La ville de Troyes fut la première à reconnaître le Dauphin (Louis XI) pour roi de France. Pendant près de six ans les Troyens s’efforcèrent de replacer sous l’autorité du roi les contrées comprises entre l’Yonne et la Marne. Par le traité d’Arras, Bar-sur-Seine et son comté firent partie de la Bourgogne et eurent jusqu’en 1789 leurs députés aux États de cette province, la Champagne étant alors pays d’élection. Les guerres de Louis XI contre les ducs de Bourgogne, eurent souvent pour théâtre les confins de cette province et de celles de Champagne. Troyes était alors le quartier général du roi de France.

La Champagne fut plusieurs fois encore envahie, notamment pendant les guerres de l’empereur Charles-Quint et de François Ier. Les troupes impériales incendiaient tout sur leur passage. Le fanatisme ensanglanta diverses villes du département pendant les guerres civiles religieuses du seizième siècle. La Saint-Barthélemy (1572) y fit trop de victimes. La Ligue domina à Troyes à partir de 1588 et la plupart des villes n’ouvrirent leurs portes à Henri IV qu’après son abjuration (1593-1594).
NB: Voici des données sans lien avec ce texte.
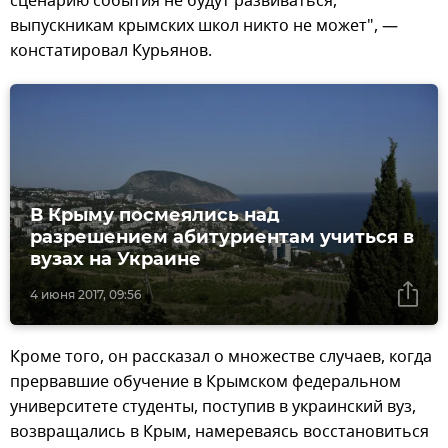
сценарию события не будут развиваться,
выпускникам крымских школ никто не может", —
констатировал Курьянов.
В Крыму посмеялись над
разрешением абитуриентам учиться в
вузах на Украине
4 июня 2017, 09:56
Кроме того, он рассказал о множестве случаев, когда
прервавшие обучение в Крымском федеральном
университете студенты, поступив в украинский вуз,
возвращались в Крым, намереваясь восстановиться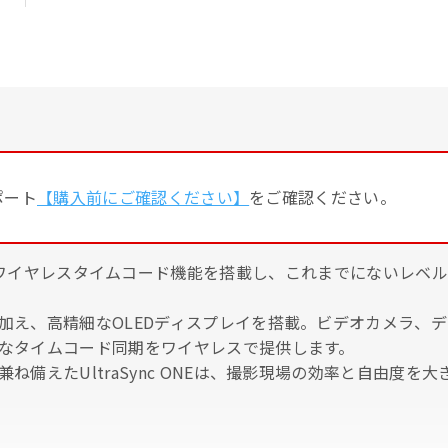
サポート
【購入前にご確認ください】
をご確認ください。
S AirGlu™ ワイヤレスタイムコード機能を搭載し、これまでにな
加え、高精細なOLEDディスプレイを搭載。ビデオカメラ、
なタイムコード同期をワイヤレスで提供します。
ね備えたUltraSync ONEは、撮影現場の効率と自由度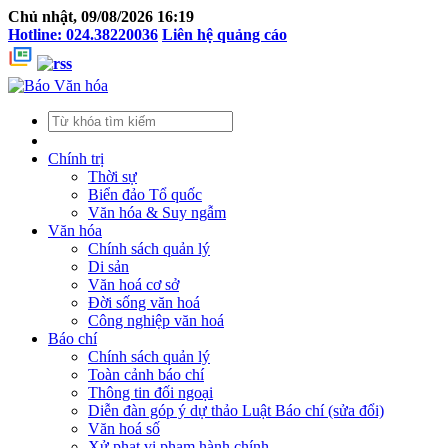
Chủ nhật, 09/08/2026 16:19
Hotline: 024.38220036
Liên hệ quảng cáo
Chính trị
Thời sự
Biển đảo Tổ quốc
Văn hóa & Suy ngẫm
Văn hóa
Chính sách quản lý
Di sản
Văn hoá cơ sở
Đời sống văn hoá
Công nghiệp văn hoá
Báo chí
Chính sách quản lý
Toàn cảnh báo chí
Thông tin đối ngoại
Diễn đàn góp ý dự thảo Luật Báo chí (sửa đổi)
Văn hoá số
Xử phạt vi phạm hành chính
Aucun événement digne d’une mention, si ce n’est l’exil du Parlement de Paris à Troyes (1787), n’eut lieu dans cette région jusqu’à la réunion des États généraux en 1789. Le département de l’Aube fut constitué tel qu’il est encore aujourd’hui par le décret de l’Assemblée nationale du 15 janvier 1790. Bien que terre natale de Danton, le département resta en dehors de la grande tourmente révolutionnaire. Pendant le règne de la Terreur, il jouit d’une assez grande tranquillité. A la fin du règne de Napoléon ler, qui était sorti de l’école militaire de Brienne, des combats gIorieux pour nos armes, mais inutiles, illustrèrent un grand nombre de localités dans le département de l’Aube. Bar-sur-Aube, Brienne, La Rothière, Troyes, Nogent-sur-Seine, Méry-sur-Seine , La Ferté-sur-Aube, Arcis-sur-Aube, souffrirent cruellement de la lutte désespérée que l’empereur et son armée soutinrent contre les alliés qui avaient envahi la France et qui étaient dix fois supérieurs en nombre (1814).
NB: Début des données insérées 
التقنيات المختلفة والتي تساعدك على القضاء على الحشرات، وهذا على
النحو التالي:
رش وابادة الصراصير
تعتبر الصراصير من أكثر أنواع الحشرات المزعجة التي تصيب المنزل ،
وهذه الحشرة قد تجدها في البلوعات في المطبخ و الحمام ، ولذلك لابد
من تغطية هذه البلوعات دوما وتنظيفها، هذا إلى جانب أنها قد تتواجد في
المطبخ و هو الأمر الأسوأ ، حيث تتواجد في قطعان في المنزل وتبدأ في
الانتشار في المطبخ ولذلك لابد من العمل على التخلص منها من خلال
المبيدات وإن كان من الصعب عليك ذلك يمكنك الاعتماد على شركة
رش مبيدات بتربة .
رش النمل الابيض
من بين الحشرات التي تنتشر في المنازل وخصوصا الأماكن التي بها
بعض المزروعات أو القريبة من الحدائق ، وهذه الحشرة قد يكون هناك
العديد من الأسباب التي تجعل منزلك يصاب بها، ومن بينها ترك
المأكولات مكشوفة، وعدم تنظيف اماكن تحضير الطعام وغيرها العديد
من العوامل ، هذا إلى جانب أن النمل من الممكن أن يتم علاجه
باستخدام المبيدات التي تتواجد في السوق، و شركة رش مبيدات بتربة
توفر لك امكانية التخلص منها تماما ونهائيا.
Vaincu malgré ses éclatantes victoires, Napoléon Ier, abdiqua (11 avril 1814) à Fontainebleau, et reçut l’île d’Elbe en souveraineté ; puis Louis XVIII, frère de Louis XVI, fut déclaré roi de France (12 avril). Mais une année ne s’était pas écoulée, que Napoléon quittait furtivement l’île d’Elbe, où il avait été exilé, et débarquait à Cannes (1er mars). Le 20 mars il arrivait à Paris. Mais, le 18 juin suivant, il était complètement battu à Waterloo et abdiquait de nouveau le 21 juin. Les armées de l’Autriche, de la Russie, de la Prusse et de l’Angleterre, occupaient une partie du territoire de la France, et le département de l’Aube dut subir l’invasion et, pendant trois ans, l’occupation étrangère. Il ne fut évacué que le 30 novembre 1818.

Pendant la guerre de 1870-1871, il revit les armées prussiennes qui y levèrent des contributions énormes et s’y signalèrent par des actes odieux. Elles ne l’évacuèrent que le 19 août 1871, après une occupation de neuf mois et demi.

Si, pendant la guerre de 1870-1871, l’Aube n’a pas connu de destruction, il n’en a pas été de même pendant la Seconde guerre mondiale, où les bombardements allemands et alliés ont dévasté de nombreux immeubles, ponts, routes et voies ferrées. Aujourd’hui, l’Aube est de plus en plus connue des touristes attirés par son patrimoine artistique et culturel : ses églises de pierres ou à pans de bois (Lentilles), ses manoirs du XVIème siècle (Rumilly-les-Vaudes ou Vermoise), ses grands châteaux des XVIIème et XVIIIème siècles (Villemereuil, Vendeuvre, Dampierre, Brienne, La Motte-Tilly), les richesses de Troyes avec ses neuf églises classées, ses hôtels du XVIème siècle, ses maisons à pans de bois construites après le » grand feu » de 1524, ses vieilles rues et son musée d’art moderne aménagé dans l’ancien évêché.